View Full Version : Am I going mad?



mlondon
21-12-08, 15:16
Yesterday I was on my way back from my holiday with my mum, we were waiting at the airport in a queue to check in for over an hour. I knew I was getting more anxious. I only started taking Escitalopram as well in the last few days. The night I first took it, I had very strange images like things jumping out at me similar to horror films. I was standing in the queue as I say, getting more and more anxious, when I thought 'what is the worst that could happen?', then I thought about those images. Then I thought about hearing voices and became scared that I was going to hear voices. This is going to sound really wierd and horrible but then I began to imagine a scary voice, again something you would get out of a horror film. After that I couldn't stop thinking about it and imagining it. I managed to sleep when I got home and feel better today as my anxiety has lessened now I am home, but does this mean I am going mad? Could it be a side effect of the medicaton and will it die down soon? Is this more than anxiety, I am too scared to put myself in a situation which makes me anxious in case I have these thoughts again.

feels_like_home
21-12-08, 16:00
I too have experienced this during times of high anxiety. The more you try not to think about something the more you think about it. It is your mind playing tricks on you. I haven't been to an airport since my anxiety started, but I can imagine this would bring on a lot of anxious feelings. I think you did well to get through it.
Michelle

Diane O'Brien
21-12-08, 16:04
Dear mLondon

So sorry u had a bad experience. It could be a side effect of the medication, if u notice it again it might be worth mentioning this to your doctor just to be on the safe side. Medication in the first few weeks can infact increase your anxiety anyway.

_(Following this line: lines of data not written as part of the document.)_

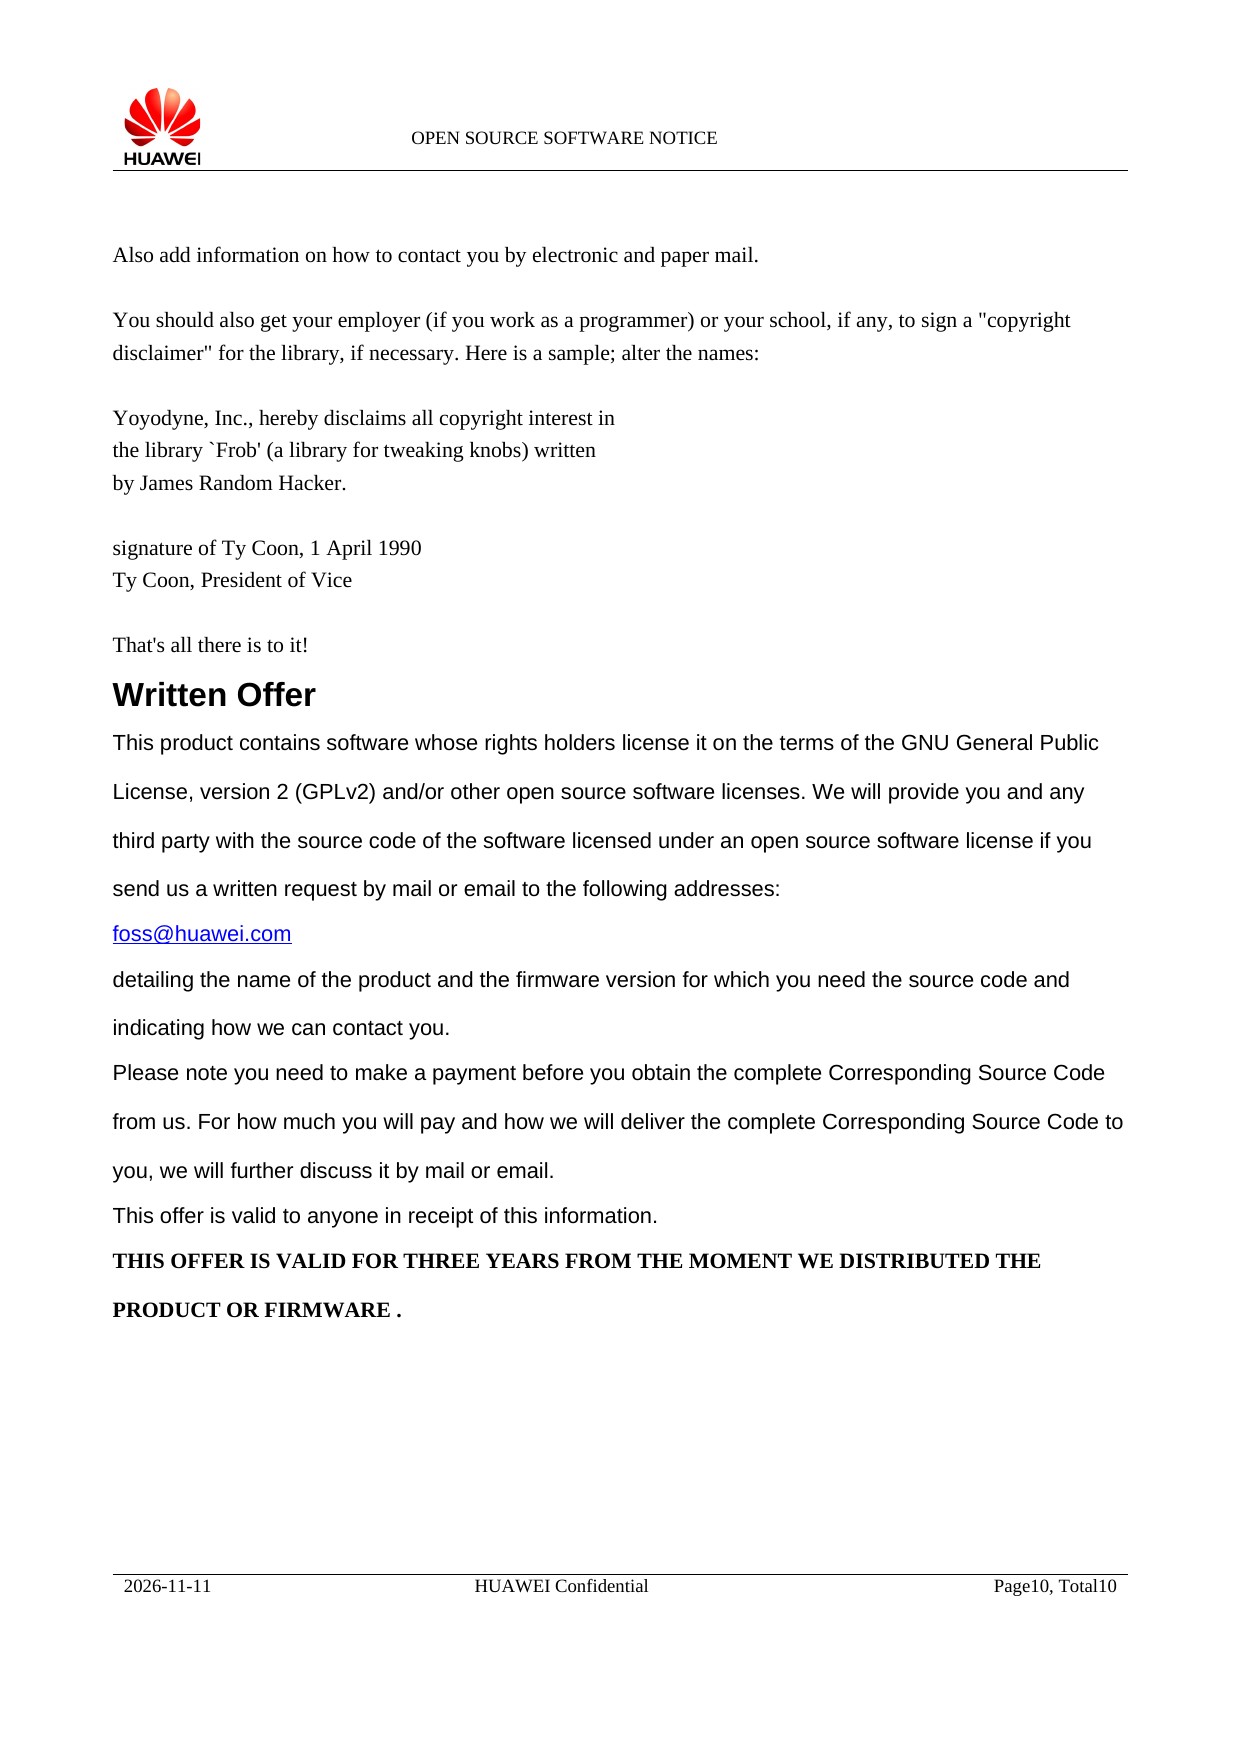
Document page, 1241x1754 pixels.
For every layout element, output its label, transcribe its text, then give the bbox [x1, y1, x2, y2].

text This offer is valid to anyone in receipt of this information. [112, 1199, 1128, 1232]
text detailing the name of the product and the firmware version for which you need the source code and indicating how we can contact you. [112, 963, 1128, 1044]
text Written Offer [112, 661, 1128, 726]
text foss@huawei.com [112, 918, 1128, 950]
picture [124, 88, 201, 165]
text This product contains software whose rights holders license it on the terms of the GNU General Public License, version 2 (GPLv2) and/or other open source software licenses. We will provide you and any third party with the source code of the software licensed under an open source software license if you send us a written request by mail or email to the following addresses: [112, 726, 1128, 905]
text Please note you need to make a payment before you obtain the complete Corresponding Source Code from us. For how much you will pay and how we will deliver the complete Corresponding Source Code to you, we will further discuss it by mail or email. [112, 1057, 1128, 1187]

But saying all that mlondon you said u had just flown back from holidays, which can be a tiring and stressful time. Queueing in a airport is stressful for calm people anyway. You have done really well to do all that anyway, pat yourself on the back. You are not going mad, sometimes when I get anxious I can get intrusive thoughts especially when tired as well.

You say your anxiety levels went down when you got home which is brilliant, dont dwell on this experience. I,m sure in a few days when your more settled at home things should settle down again.